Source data

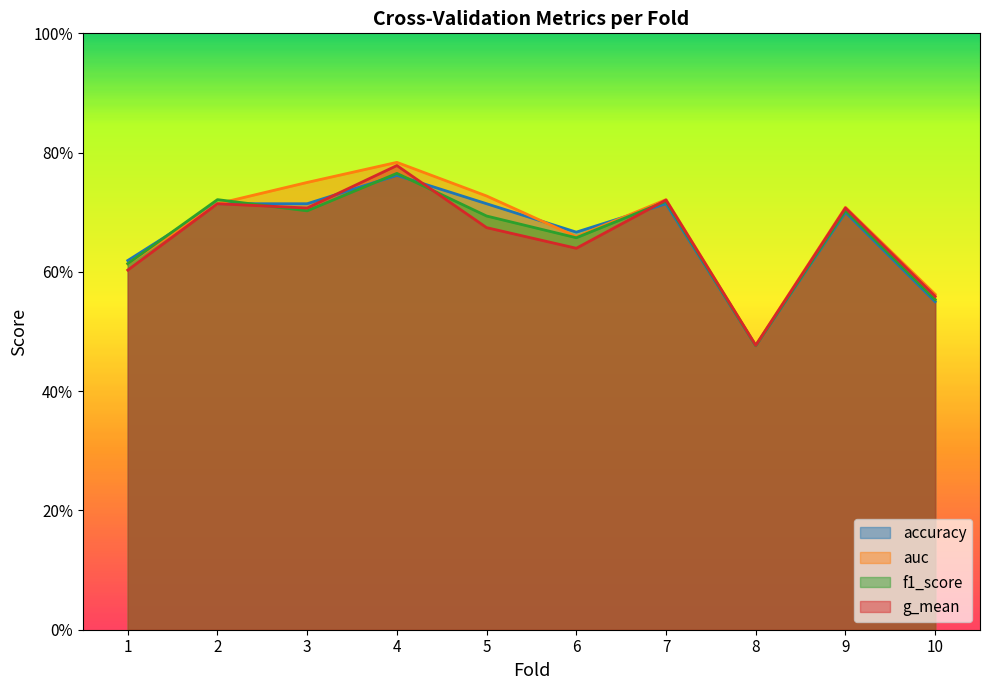

Does the chart have visible grid lines?

No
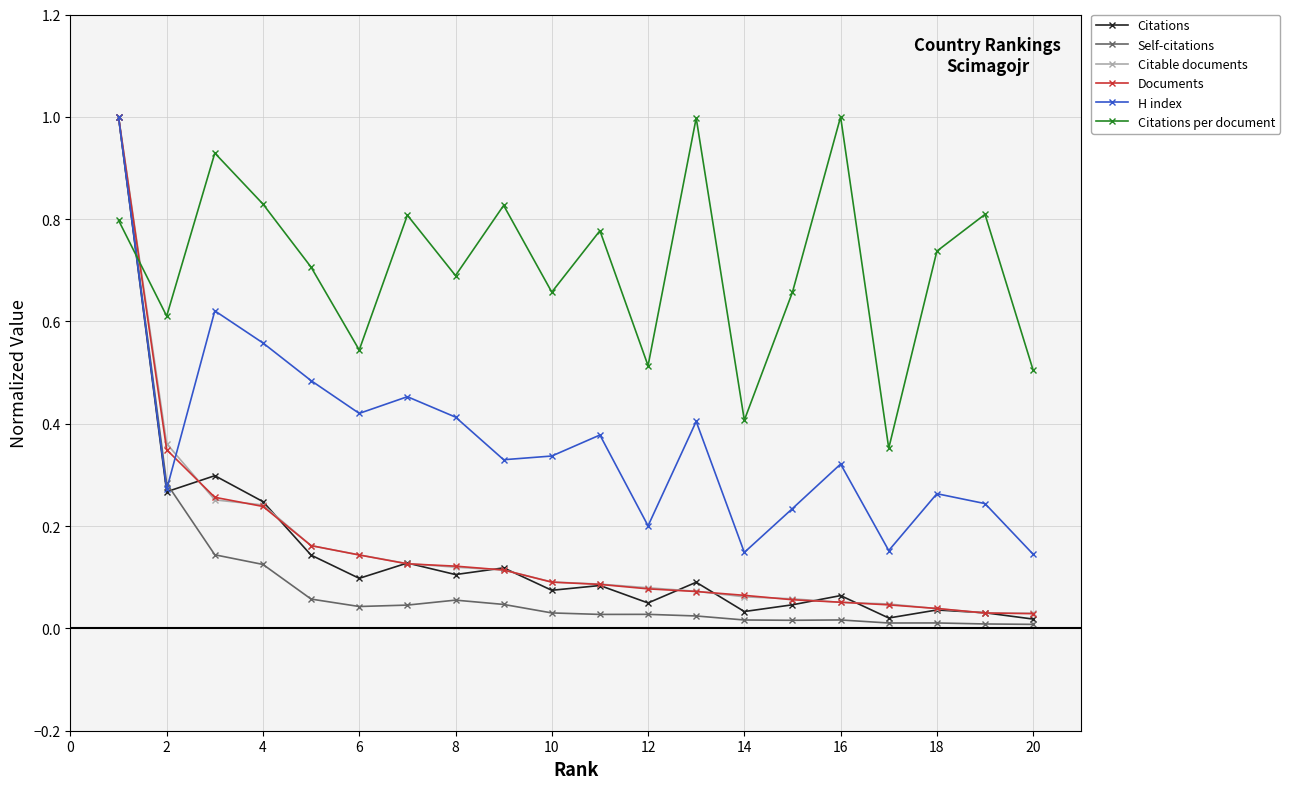

True or false: H index and Citations per document intersect in this chart.

True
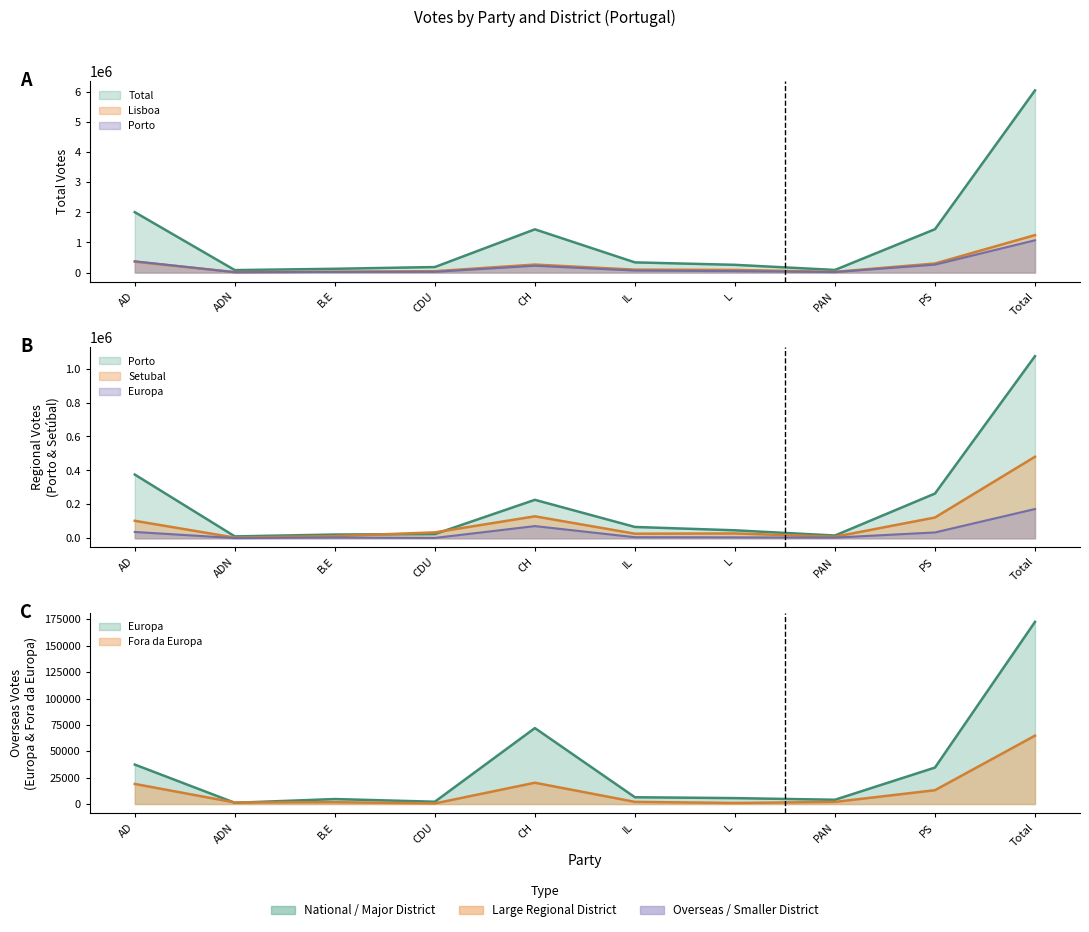

How many data points in Porto are less than 66926?

5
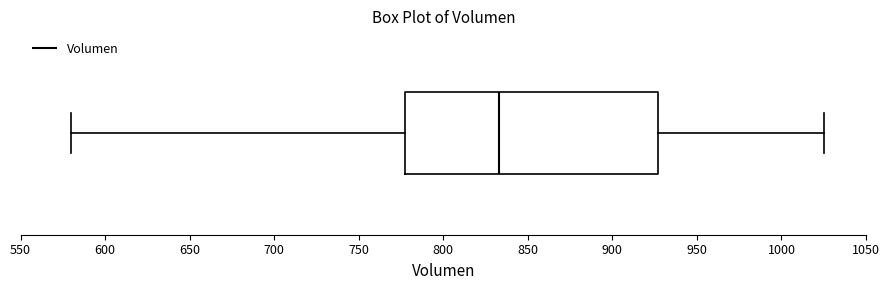

Where does the right whisker of the box end on the x-axis? The values are not printed on the chart, so give them approximately, as read against the axis.

1025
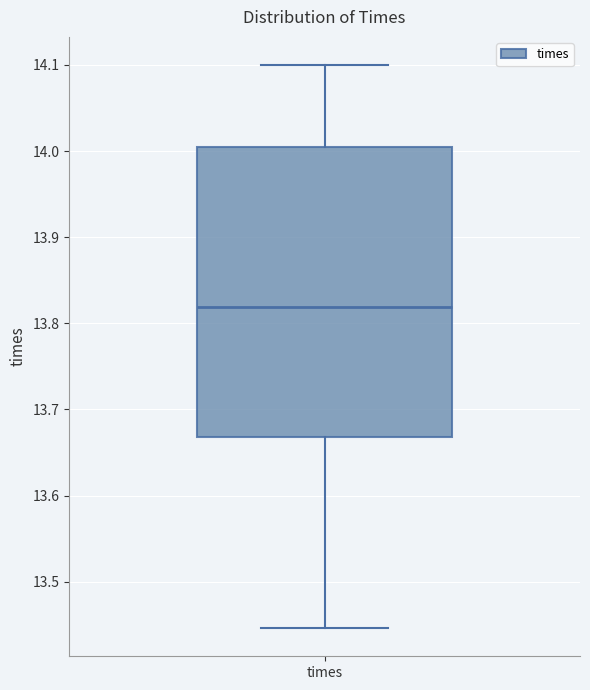

Transcribe this box plot: give where the median line is, the range the box spans, and where the two whiskers end, as read against the y-axis. The values are not printed on the chart, so give them approximately, as read against the axis.

median 13.82, box 13.67 to 14.00, whiskers 13.45 to 14.10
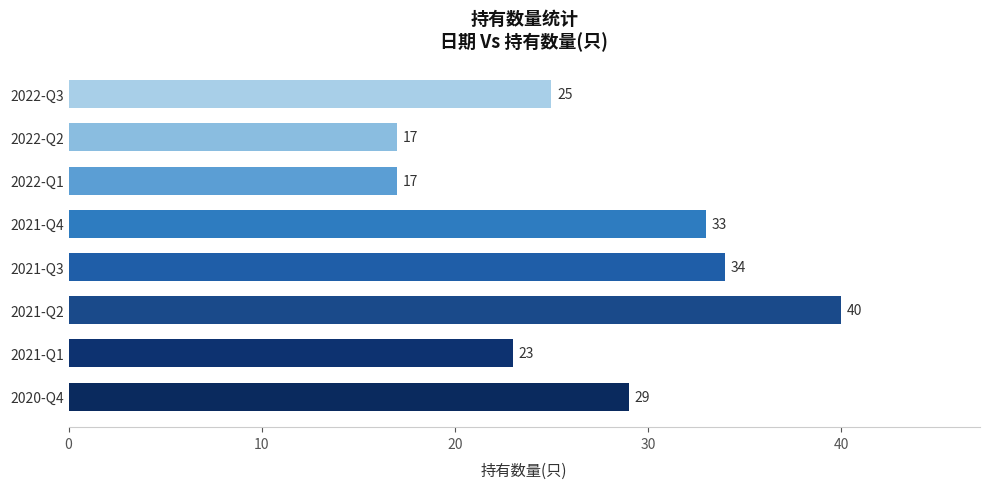

What is the difference between the maximum and minimum values?

23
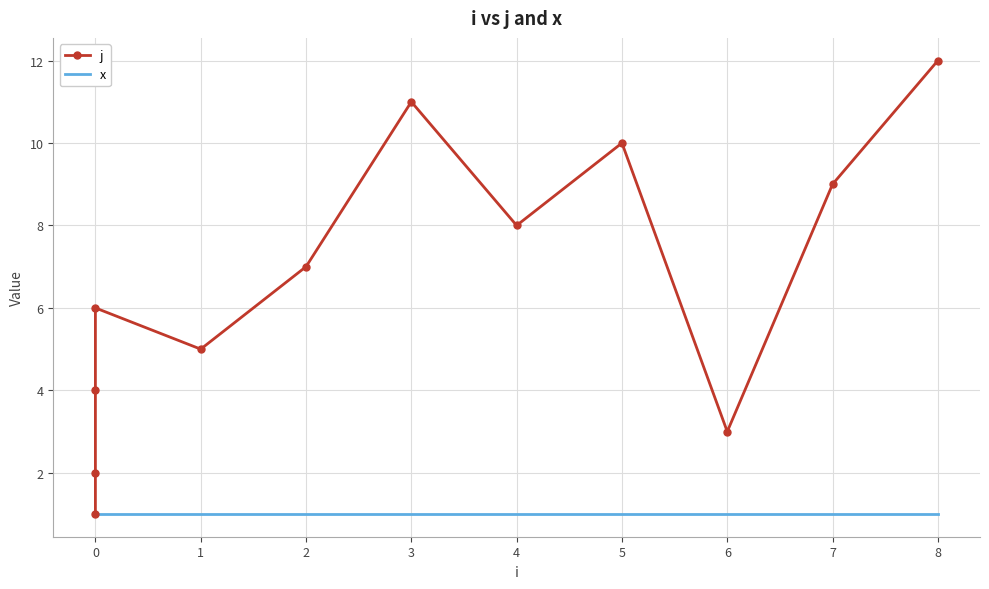

True or false: x and j intersect in this chart.

False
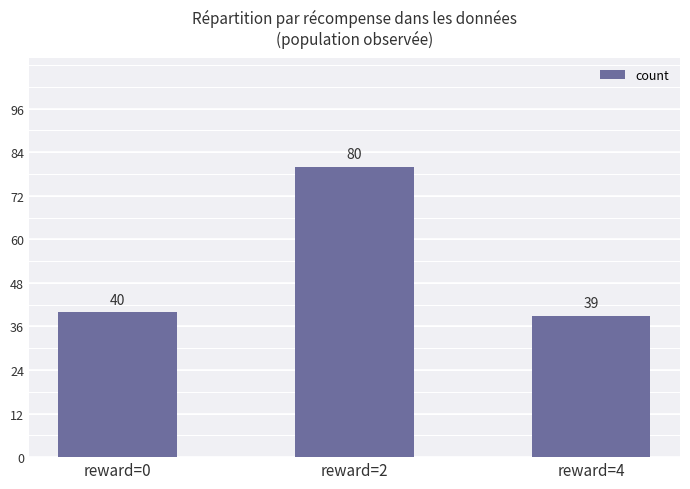

What is the value of the 2nd bar from the left?

80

▶ ABOUT THIS EXERCISE:
Edit the listing so that each occurrence of "intersect" reads "cross", keeping all other text unchanged. Leave the pictures out of your answer.

▶ REPLY:
Does the chart have visible grid lines?

No

True or false: H index and Citations per document cross in this chart.

True

How many data points in Porto are less than 66926?

5

Where does the right whisker of the box end on the x-axis? The values are not printed on the chart, so give them approximately, as read against the axis.

1025

Transcribe this box plot: give where the median line is, the range the box spans, and where the two whiskers end, as read against the y-axis. The values are not printed on the chart, so give them approximately, as read against the axis.

median 13.82, box 13.67 to 14.00, whiskers 13.45 to 14.10

What is the difference between the maximum and minimum values?

23

True or false: x and j cross in this chart.

False

What is the value of the 2nd bar from the left?

80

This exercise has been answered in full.